> **Extrait de texte**:
***
1) Qui êtes-vous  et que faîtes-vous ?

Marie Chemorin est le nom de mon
entreprise et le mien ! Mon parcours est vécu comme singulier car avant de
passer mon cap de cuisine en 2000, j’ai été reporter pendant 10 ans et encore
avant j’ai passé un doctorat d’ethnologie bien loin de la cuisine. La cuisine
est une passion pour moi au même titre que l’écriture d’ailleurs, un moyen
d’expression. Je ne l’ai pas choisie, elle s’est imposée à moi comme une
évidence, à mon corps défendant. Je suis cuisinière privée ce qui signifie que
je fais des repas à domicile chez des particuliers ou pour des entreprises et
viens d’ouvrir un atelier le KItchen Flat où je transmets mon savoir–faire. Je
suis aussi écrivain culinaire.
De plus, je conseille des marques culinaires.

2) Quelle
furent les réactions de votre entourage proche à l’annonce de cette
aventure
?

Dubitatives
et peu encourageantes. Genre «  tu n’es pas faite pour ça. »
« Tu es écrivain et tellement mauvaise gestionnaire, tu n’y arriveras
pas. » Je crois en fait que troquer l’aura de l’intellectuelle pour un
tablier de cuisinière paraissait impensable.
***
> **Matériel d'étude**:
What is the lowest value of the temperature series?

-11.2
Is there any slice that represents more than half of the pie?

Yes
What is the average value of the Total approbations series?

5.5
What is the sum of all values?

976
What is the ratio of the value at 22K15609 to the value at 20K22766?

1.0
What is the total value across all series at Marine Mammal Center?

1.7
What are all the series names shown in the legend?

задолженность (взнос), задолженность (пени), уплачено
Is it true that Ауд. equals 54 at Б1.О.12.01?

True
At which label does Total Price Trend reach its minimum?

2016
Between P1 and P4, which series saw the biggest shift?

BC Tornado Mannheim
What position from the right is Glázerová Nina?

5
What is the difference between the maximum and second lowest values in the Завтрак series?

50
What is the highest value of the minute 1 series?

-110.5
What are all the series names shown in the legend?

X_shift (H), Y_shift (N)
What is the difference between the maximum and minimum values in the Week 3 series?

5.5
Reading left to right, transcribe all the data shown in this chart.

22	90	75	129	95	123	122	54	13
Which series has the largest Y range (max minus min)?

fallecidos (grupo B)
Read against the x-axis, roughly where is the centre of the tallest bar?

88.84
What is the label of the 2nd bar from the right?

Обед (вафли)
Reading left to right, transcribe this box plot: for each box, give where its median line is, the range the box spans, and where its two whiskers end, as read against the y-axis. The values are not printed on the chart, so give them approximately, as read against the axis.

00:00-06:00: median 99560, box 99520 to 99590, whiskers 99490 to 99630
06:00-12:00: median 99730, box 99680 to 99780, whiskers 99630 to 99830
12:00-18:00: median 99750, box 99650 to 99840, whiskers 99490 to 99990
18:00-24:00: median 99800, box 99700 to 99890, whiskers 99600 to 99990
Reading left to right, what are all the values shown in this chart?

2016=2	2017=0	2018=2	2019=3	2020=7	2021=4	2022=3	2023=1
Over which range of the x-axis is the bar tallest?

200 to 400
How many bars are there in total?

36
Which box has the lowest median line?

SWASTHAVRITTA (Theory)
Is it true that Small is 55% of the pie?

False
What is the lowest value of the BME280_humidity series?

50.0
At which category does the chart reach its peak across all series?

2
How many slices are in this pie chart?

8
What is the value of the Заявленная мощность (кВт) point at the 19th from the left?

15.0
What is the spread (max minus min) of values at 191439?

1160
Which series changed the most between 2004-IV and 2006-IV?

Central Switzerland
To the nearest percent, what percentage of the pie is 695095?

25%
***
> **Consigne**:
Pour chaque affirmation, dites si elle concorde avec l'entretien avec Marie Chemorin (oui ou non) et citez les mots du texte qui tranchent. (a) Marie Chemorin a passé son CAP de cuisine en 2000. (b) Avant la cuisine, elle a été reporter pendant cinq ans. (c) Son entourage proche a accueilli son projet de manière encourageante.

> **Réponse**:
(a) Oui : « passer mon cap de cuisine en 2000 ».
(b) Non : « j’ai été reporter pendant 10 ans ».
(c) Non : « Dubitatives et peu encourageantes ».